*** Opening Given information ***

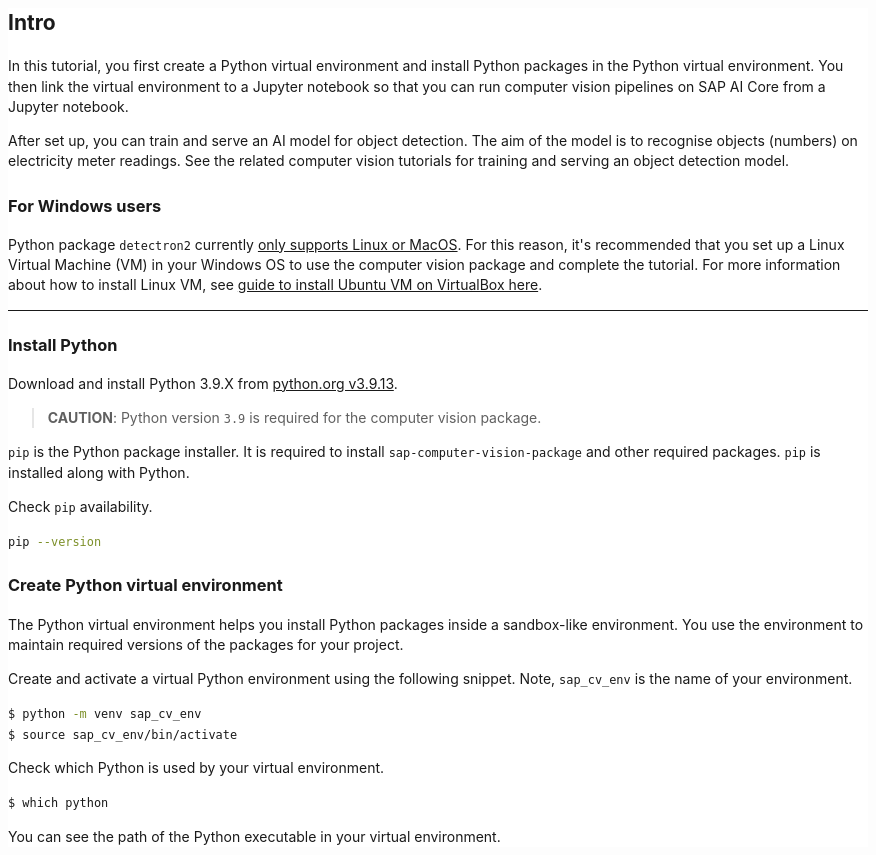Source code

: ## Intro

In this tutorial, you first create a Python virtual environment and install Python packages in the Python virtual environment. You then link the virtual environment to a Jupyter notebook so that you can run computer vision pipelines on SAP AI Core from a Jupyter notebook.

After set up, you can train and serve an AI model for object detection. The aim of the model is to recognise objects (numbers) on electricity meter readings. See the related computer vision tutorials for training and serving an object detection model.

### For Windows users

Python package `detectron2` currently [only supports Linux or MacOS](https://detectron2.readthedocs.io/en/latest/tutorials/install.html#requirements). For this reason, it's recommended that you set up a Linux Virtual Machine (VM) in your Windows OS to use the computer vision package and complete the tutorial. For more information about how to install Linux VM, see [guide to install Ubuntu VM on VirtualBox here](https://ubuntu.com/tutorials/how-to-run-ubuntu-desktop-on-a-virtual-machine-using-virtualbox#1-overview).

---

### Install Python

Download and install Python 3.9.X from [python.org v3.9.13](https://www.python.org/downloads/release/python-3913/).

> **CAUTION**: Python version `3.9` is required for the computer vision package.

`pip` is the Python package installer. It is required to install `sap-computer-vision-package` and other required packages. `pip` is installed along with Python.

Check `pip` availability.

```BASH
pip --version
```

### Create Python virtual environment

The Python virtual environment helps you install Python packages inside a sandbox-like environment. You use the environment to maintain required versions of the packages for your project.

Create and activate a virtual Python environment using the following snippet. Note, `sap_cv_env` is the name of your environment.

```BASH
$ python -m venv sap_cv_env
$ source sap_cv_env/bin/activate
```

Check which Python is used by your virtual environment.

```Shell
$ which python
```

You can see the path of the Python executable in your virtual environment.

*** Closing Given information ***
*** Opening Given information ***

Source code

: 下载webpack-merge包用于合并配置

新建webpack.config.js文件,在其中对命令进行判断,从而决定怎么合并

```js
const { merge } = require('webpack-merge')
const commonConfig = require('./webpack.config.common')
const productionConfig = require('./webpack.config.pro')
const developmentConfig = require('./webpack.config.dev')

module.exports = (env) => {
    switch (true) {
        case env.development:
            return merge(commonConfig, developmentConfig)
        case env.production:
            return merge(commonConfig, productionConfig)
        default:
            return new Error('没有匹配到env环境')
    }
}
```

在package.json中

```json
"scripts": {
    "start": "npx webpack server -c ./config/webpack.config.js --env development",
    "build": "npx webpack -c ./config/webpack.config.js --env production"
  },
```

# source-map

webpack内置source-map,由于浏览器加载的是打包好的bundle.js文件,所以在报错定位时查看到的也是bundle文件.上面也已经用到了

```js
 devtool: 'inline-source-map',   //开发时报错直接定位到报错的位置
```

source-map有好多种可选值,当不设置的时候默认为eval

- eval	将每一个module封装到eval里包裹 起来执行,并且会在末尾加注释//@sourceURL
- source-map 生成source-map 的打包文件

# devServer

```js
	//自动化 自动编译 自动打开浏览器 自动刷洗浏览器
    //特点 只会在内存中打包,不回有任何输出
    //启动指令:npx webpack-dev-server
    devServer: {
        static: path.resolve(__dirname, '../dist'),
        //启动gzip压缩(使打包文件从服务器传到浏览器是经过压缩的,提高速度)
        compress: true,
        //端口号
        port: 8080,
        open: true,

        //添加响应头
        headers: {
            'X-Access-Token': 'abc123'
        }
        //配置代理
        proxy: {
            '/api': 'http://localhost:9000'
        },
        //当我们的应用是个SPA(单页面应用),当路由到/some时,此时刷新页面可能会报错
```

*** Closing Given information ***

__Action item__: Which lines in the data above contain "path"? Show each one.

__Solution below__:
You can see the path of the Python executable in your virtual environment.
        static: path.resolve(__dirname, '../dist'),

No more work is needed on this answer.